- **Exercise instructions**
Exact reproduction, images excluded: write out the records below.

- **Dataset content**
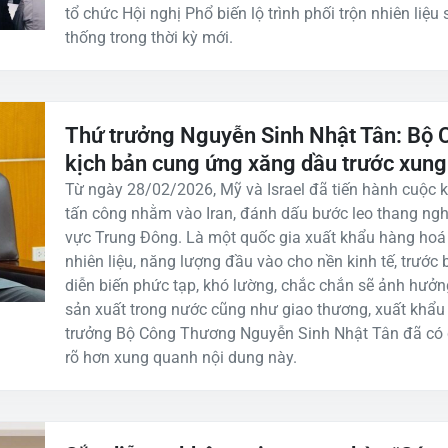
tổ chức Hội nghị Phổ biến lộ trình phối trộn nhiên liệu 
thống trong thời kỳ mới.
Thứ trưởng Nguyễn Sinh Nhật Tân: Bộ 
kịch bản cung ứng xăng dầu trước xun
Từ ngày 28/02/2026, Mỹ và Israel đã tiến hành cuộc 
tấn công nhằm vào Iran, đánh dấu bước leo thang ngh
vực Trung Đông. Là một quốc gia xuất khẩu hàng hoá 
nhiên liệu, năng lượng đầu vào cho nền kinh tế, trước b
diễn biến phức tạp, khó lường, chắc chắn sẽ ảnh hưở
sản xuất trong nước cũng như giao thương, xuất khẩu
trưởng Bộ Công Thương Nguyễn Sinh Nhật Tân đã có c
rõ hơn xung quanh nội dung này.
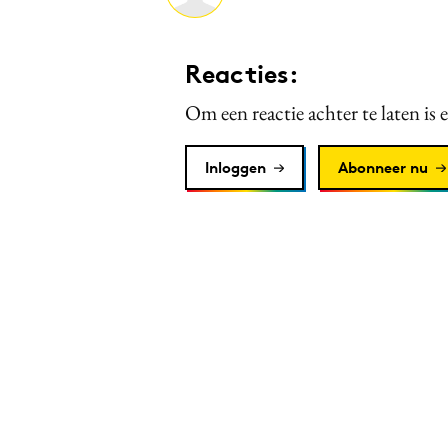
Reacties:
Om een reactie achter te laten is 
Inloggen
Abonneer nu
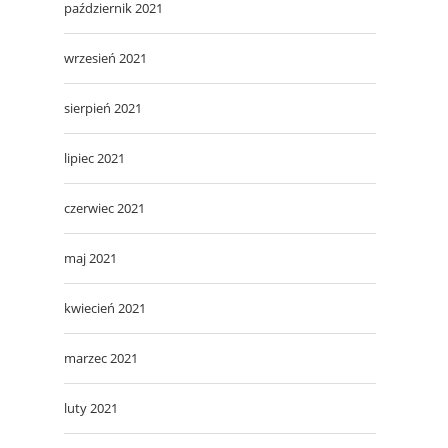
październik 2021
wrzesień 2021
sierpień 2021
lipiec 2021
czerwiec 2021
maj 2021
kwiecień 2021
marzec 2021
luty 2021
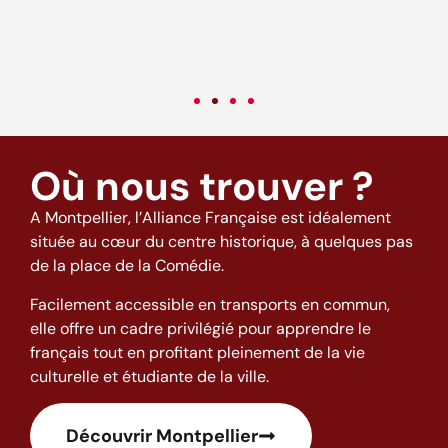
c
v
Où nous trouver ?
A Montpellier, l’Alliance Française est idéalement
située au cœur du centre historique, à quelques pas
de la place de la Comédie.
Facilement accessible en transports en commun,
elle offre un cadre privilégié pour apprendre le
français tout en profitant pleinement de la vie
culturelle et étudiante de la ville.
Découvrir Montpellier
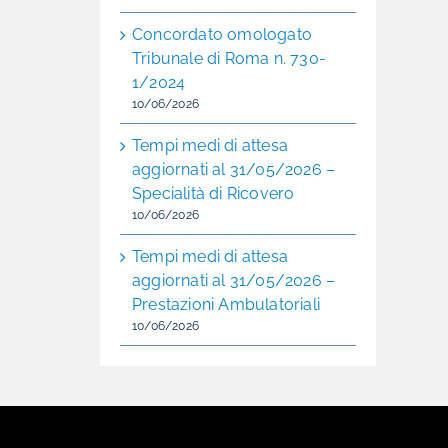
Concordato omologato
Tribunale di Roma n. 730-
1/2024
10/06/2026
Tempi medi di attesa
aggiornati al 31/05/2026 –
Specialità di Ricovero
10/06/2026
Tempi medi di attesa
aggiornati al 31/05/2026 –
Prestazioni Ambulatoriali
10/06/2026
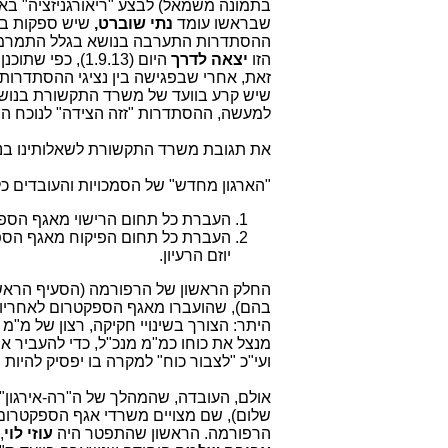
בתמונה משמאל) לבצע "ריאורגניזציה" ב
שבראשו עומד
נתי שוברט,
שיש ספקות בא
ההסתדרות התערבה בנושא בגלל התמרמרו
הזו
יצאה לדרך
היום (1.9.13), כפי שתוכנן ע"י
זאת, אחרי שבפגישה בין נציגי ההסתדרות, 
שיש קרע בוועד של משרד התקשורת בנושא,
למעשה, ההסתדרות "זזה הצידה" לנוכח ה
את תגובת משרד התקשורת לשאלותינו בנוש
"הארגון מחדש" של הסמכויות והעובדים כ
העברת כל תחום הרישוי מאגף הספקט
העברת כל תחום הפיקוח מאגף הספ
יוזם הרעיון.
בהם), שהועברו מאגף הספקטרום לאחריות 
היתר: הצורך בשינויי חקיקה, רצון של מ"מ
מנצל את כוחו כמ"מ מנכ"ל, כדי להעביר 
ועי"כ "לצבור כוח" למקרה בו יפסיק להיות 
אולם, העובדה, שהמהלך של ה"רה-אירגון"
שלום), שם מצויים משרדי אגף הספקטרום
הרפורמה. הראשון שהתפטר היה
עוזי לוי
,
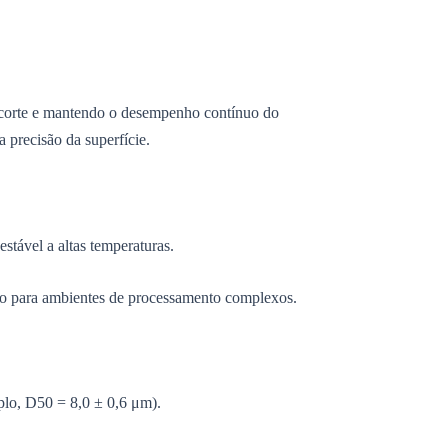
e corte e mantendo o desempenho contínuo do
 precisão da superfície.
tável a altas temperaturas.
uado para ambientes de processamento complexos.
plo, D50 = 8,0 ± 0,6 μm).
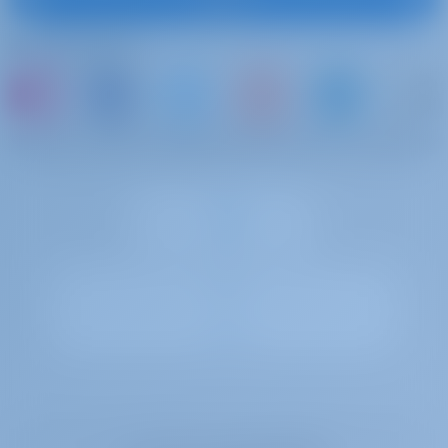
Bizi takip edin
veya bir tekne kiralayıp kendi anılarınızı paylaşın
Gotosailing.com B.V. 72179376 numarasıyla the Netherlands, Chamber of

- **Problem solution**
tổ chức Hội nghị Phổ biến lộ trình phối trộn nhiên liệu 
thống trong thời kỳ mới.
Thứ trưởng Nguyễn Sinh Nhật Tân: Bộ 
kịch bản cung ứng xăng dầu trước xun
Từ ngày 28/02/2026, Mỹ và Israel đã tiến hành cuộc 
tấn công nhằm vào Iran, đánh dấu bước leo thang ngh
vực Trung Đông. Là một quốc gia xuất khẩu hàng hoá 
nhiên liệu, năng lượng đầu vào cho nền kinh tế, trước b
diễn biến phức tạp, khó lường, chắc chắn sẽ ảnh hưở
sản xuất trong nước cũng như giao thương, xuất khẩu
trưởng Bộ Công Thương Nguyễn Sinh Nhật Tân đã có c
rõ hơn xung quanh nội dung này.
Reacties:
Om een reactie achter te laten is 
Inloggen
Abonneer nu
październik 2021
wrzesień 2021
sierpień 2021
lipiec 2021
czerwiec 2021
maj 2021
kwiecień 2021
marzec 2021
luty 2021
c
v
Où nous trouver ?
A Montpellier, l’Alliance Française est idéalement
située au cœur du centre historique, à quelques pas
de la place de la Comédie.
Facilement accessible en transports en commun,
elle offre un cadre privilégié pour apprendre le
français tout en profitant pleinement de la vie
culturelle et étudiante de la ville.
Découvrir Montpellier
Concordato omologato
Tribunale di Roma n. 730-
1/2024
10/06/2026
Tempi medi di attesa
aggiornati al 31/05/2026 –
Specialità di Ricovero
10/06/2026
Tempi medi di attesa
aggiornati al 31/05/2026 –
Prestazioni Ambulatoriali
10/06/2026
בתמונה משמאל) לבצע "ריאורגניזציה" ב
שבראשו עומד
נתי שוברט,
שיש ספקות בא
ההסתדרות התערבה בנושא בגלל התמרמרו
הזו
יצאה לדרך
היום (1.9.13), כפי שתוכנן ע"י
זאת, אחרי שבפגישה בין נציגי ההסתדרות, 
שיש קרע בוועד של משרד התקשורת בנושא,
למעשה, ההסתדרות "זזה הצידה" לנוכח ה
את תגובת משרד התקשורת לשאלותינו בנוש
"הארגון מחדש" של הסמכויות והעובדים כ
העברת כל תחום הרישוי מאגף הספקט
העברת כל תחום הפיקוח מאגף הספ
יוזם הרעיון.
בהם), שהועברו מאגף הספקטרום לאחריות 
היתר: הצורך בשינויי חקיקה, רצון של מ"מ
מנצל את כוחו כמ"מ מנכ"ל, כדי להעביר 
ועי"כ "לצבור כוח" למקרה בו יפסיק להיות 
אולם, העובדה, שהמהלך של ה"רה-אירגון"
שלום), שם מצויים משרדי אגף הספקטרום
הרפורמה. הראשון שהתפטר היה
עוזי לוי
,
e corte e mantendo o desempenho contínuo do
 precisão da superfície.
tável a altas temperaturas.
uado para ambientes de processamento complexos.
plo, D50 = 8,0 ± 0,6 μm).
Bizi takip edin
veya bir tekne kiralayıp kendi anılarınızı paylaşın
Gotosailing.com B.V. 72179376 numarasıyla the Netherlands, Chamber of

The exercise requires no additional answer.